In the first part of this topic, I described how the new technology enabled me to do more than I could, previously, but how it caused new problems.
In this 2nd installment, I will talk about the issues of using the information.
In the days of film, I would have returned from vacation with a few rolls of film and probably less than 50 pictures. Even then, friends and relatives probably wouldn’t be eager to view quite that many.
Now, with over 1000 pictures, you can bet your life than no-one will come near me until I pick through them and pick out the most interesting ones to put into a collection.
Issue: In my example, I’m manually determining which photos to share. This is quite a lot of work. But in your laboratory information system, your goal is that you will not be manually picking through information. Unlike my example where I am the “expert” and can decide which “information” is important, that is an unsatisfactory way to plan to use your automated system.

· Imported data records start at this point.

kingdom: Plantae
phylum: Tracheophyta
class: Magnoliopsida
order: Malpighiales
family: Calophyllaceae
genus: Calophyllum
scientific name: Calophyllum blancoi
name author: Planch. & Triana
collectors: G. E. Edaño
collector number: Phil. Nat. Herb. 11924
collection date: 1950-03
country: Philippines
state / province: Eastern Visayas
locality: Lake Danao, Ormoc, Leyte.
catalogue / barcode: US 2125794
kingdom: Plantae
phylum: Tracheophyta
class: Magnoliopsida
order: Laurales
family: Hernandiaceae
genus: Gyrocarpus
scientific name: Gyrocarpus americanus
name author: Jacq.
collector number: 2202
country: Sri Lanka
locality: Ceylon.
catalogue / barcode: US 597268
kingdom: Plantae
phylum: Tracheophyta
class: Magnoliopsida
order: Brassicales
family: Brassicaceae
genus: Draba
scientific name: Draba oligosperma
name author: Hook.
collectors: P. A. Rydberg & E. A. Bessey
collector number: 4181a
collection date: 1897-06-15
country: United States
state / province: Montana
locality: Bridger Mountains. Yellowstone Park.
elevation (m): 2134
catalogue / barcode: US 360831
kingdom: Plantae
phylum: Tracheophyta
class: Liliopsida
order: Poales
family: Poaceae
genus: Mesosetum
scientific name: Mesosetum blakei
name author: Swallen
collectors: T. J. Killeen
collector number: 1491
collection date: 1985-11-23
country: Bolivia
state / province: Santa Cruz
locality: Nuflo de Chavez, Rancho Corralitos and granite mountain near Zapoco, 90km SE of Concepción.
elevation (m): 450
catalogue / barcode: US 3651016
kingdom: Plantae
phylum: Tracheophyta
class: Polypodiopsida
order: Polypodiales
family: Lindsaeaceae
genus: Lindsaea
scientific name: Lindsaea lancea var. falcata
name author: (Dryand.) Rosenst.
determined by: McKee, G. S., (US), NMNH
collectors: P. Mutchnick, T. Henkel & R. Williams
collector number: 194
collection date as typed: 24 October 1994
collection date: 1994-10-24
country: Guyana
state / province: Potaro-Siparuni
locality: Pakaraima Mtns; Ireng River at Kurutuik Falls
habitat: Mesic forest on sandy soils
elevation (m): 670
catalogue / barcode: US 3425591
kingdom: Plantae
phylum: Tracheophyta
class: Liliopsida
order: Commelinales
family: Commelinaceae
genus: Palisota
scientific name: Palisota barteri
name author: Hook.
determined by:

My example: I saved everything that I wanted to save. I didn’t hold back. I have pictures of every rock and cloud that looked interesting. My method of labeling the data is rudimentary. Sharing data takes manual and expert intervention for each collection of photos (data) that I want to share.
Your system: If you save everything, even with a more sophisticated system of labeling than mine, data can end up difficult to identify and use. Your volume of data will probably prohibit relying on a manual system of experts reviewing the data. Unfortunately, some companies still rely on this way of sifting through their data because their plans to include everything don’t address the real problem.
The real problem: Even if you don’t know ahead of time what data you will or will not need to use at a future time, saving everything is not a solution to that problem. Additionally, that mentality – that merely saving everything solves the problem – will leave you with lots of data that no-one can figure out how to mine. And, just as in my own example, a new tool or technology doesn’t solve the problem for you. If you have a good data strategy, a new tool can make mining the data easier, but it can’t replace a good strategy.